My San Antonio reports Scalia, 79, was a guest at a party at the Cibolo Creek Ranch in Marfa when he reportedly died in his sleep.

Texas Governor Greg Abbott released a statement Saturday announcing Justice Scalia's passing.

"Justice Antonin Scalia was a man of God, a patriot and an unwavering defender of the written Constitution and the rule of Law," said Abbott. "We mourn his passing."

Scalia was nominated to the U.S. Supreme Court in 1986 by President Ronald Reagan.

The White House released a statement following the announcement.

"The President and First lady extend their deepest condolences to Justice Scalia's family."

The first Italian-American to sit on the nation's highest court, Scalia was a conservative in thought, but not in personality.

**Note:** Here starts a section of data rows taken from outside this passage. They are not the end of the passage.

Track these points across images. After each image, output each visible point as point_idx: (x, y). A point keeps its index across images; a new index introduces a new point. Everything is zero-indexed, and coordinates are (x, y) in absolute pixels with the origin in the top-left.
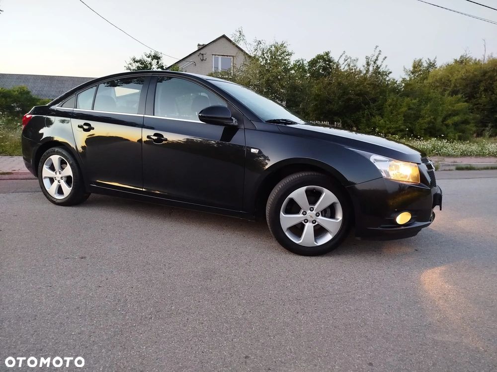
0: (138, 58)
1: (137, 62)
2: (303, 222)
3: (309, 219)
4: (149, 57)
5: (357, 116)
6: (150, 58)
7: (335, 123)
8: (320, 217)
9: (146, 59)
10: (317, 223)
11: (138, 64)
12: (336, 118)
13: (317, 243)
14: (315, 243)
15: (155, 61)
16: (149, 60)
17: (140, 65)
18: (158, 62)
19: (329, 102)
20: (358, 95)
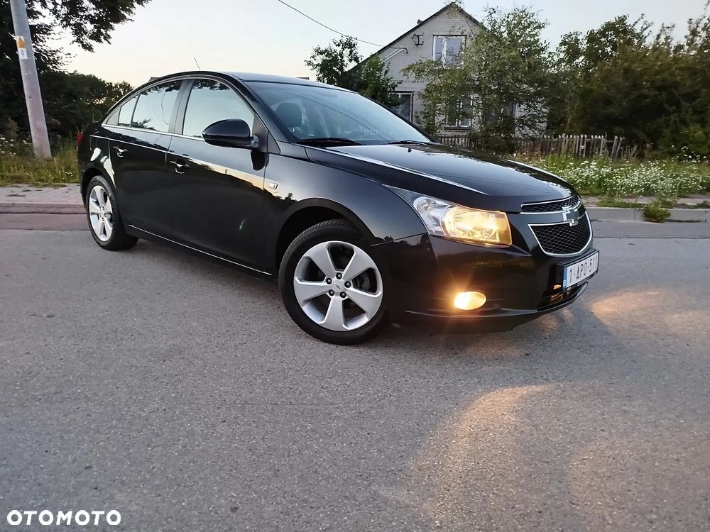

The jaunty jurist was able to light up, or ignite, a room with his often brash demeanor and wicked sense of humor, grounded always in a profound respect for American law and its constitutional traditions.

"What can I say," was a favorite phrase of the man colleagues knew as "Nino." As it turned out, quite a lot.

"Justice Scalia had an irrepressibly pugnacious personality," said Edward Lazarus, a former Supreme Clerk law clerk who wrote about the experience in "Closed Chambers."

"And even in his early years of the Court, that came out at oral argument when he was the most aggressive questioner. And behind the scenes, where the memos he would write-- what were called 'Ninograms'-- inside the court had a real galvanizing effect on the debate among the justices."

A sharp mind combined with a sharp pen allowed Scalia to make his point, both to the pleasure and disappointment of his colleagues and the public.

"He could be belligerent, he was obviously very candid about he felt about things," said Joan Biskupic, a USA Today reporter who wrote a biography of Scalia. "He loved to call it as he saw it, completely not politically correct. In fact, he prided himself on not being PC on the bench in court."

His New York and Mediterranean roots -- "I'm an Italian from Queens" he was fond of saying-- helped fashion a love of words and debate, combining street smarts with a well-calculated conservative view of the law and its limits on society.

"He was very good with audiences that weren't predisposed to like him," said Paul Clement, a former Scalia law clerk. "He was incredibly disarming and charming in his own way."